Warum muss das mit so einem oberflächlichen Formular gemacht werden. Mir ist klar, dass der Kieferorthopäde nicht eine halbe Stunde Zeit haben wird um all meine Fragen zu beantworten und ich hätte auch keine Probleme mich selbst zu informieren. Dazu bräuchte ich aber ein Dokument das mir eben nicht suggeriert „Du hast eh keine Wahl, also her mit dem Geld, ich muss schließlich auch meinen Porsche (oder wass auch immer) bezahlen“, sondern eben ein etwas umfangreicheres Dokument, das aufschlüsselt was die Unterschiede zwischen „Kassenmodell“ und „Zusatzleistungen“ sind und warum diese Zusatzleistungen empfehlenswert sind.
So wie das Beratungsgespräch gelaufen ist war das jedenfalls keine vertrauensbildende Maßnahme. Und wenn man dann schon nach kieferorthopädischen Begriffen googelt und dabei auf Artikel wie „Viele Eltern werden von Kieferorthopäden geschröpft“ stößt, dann trägt das auch nicht wirklich dazu bei, dass man sich besser fühlt. Â Und auch die Verbraucherzentrale hat zu dem Thema umfangreichere Texte als das was ich vom Kieferorthopäden erhalten habe.

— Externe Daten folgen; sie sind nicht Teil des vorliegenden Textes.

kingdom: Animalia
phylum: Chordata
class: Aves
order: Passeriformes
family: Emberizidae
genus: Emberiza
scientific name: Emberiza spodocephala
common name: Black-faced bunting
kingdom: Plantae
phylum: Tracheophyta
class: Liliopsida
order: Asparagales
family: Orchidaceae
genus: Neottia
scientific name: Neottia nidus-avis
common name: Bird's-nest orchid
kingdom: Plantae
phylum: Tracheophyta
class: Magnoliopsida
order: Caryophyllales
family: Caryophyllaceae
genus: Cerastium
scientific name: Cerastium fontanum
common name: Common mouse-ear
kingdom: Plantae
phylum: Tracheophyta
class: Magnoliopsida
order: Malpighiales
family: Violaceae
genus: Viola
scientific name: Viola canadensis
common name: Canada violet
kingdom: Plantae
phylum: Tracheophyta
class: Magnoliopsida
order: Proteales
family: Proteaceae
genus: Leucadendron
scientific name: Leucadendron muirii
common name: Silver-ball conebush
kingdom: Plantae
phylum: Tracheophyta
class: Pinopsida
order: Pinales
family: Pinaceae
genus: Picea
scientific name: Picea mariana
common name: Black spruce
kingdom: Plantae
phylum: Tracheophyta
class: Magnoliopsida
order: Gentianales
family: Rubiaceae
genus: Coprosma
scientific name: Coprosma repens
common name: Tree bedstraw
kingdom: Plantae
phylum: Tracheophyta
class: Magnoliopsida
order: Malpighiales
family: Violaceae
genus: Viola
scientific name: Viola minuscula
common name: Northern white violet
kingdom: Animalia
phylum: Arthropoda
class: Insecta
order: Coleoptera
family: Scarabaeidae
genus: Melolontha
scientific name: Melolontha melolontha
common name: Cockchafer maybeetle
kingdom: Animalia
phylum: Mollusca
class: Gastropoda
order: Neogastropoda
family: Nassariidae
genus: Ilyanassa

Klar, ich habe keine Zweifel an der fachlichen Kompetenz des Kieferorthopäden, der Freund meiner Tochter ist zufrieden und die Praxis scheint mir gut organisiert zu sein. Und die Webseite der Praxis schmücken sehr viele Zertifikate. die an seinen Fähigkeiten als Kieferorthopäde keinerlei Zweifel lassen. Aber zum Gesamtprozess gehört eben auch eine funktionierende „Kundenschnittstelle“ und hier sehe ich wie oben beschrieben eben deutliches Verbesserungspotential. In meinem Berufsfeld würde man das, was ich hier bemängele als „FAQ – Frequently Asked Questions“ bezeichnen und ein entsprechendes Dokument erstellen in dem der „Kunde“ einfach nachlesen kann und Antworten zu den Fragen findet, die eben häufig gestellt werden. Und ich hoffe inständig, dass ich nicht der einzige bin, der solche Fragen hat.
[ratings]
Da kann ich Dir nur beipflichten. Das ist ein schwieriges Thema. Und einen Kieferorthopäden zu finden, der nicht die Eurozeichen in den Augen hat, wenn man als Patient auftaucht, ist wie ein 6er im Lotto.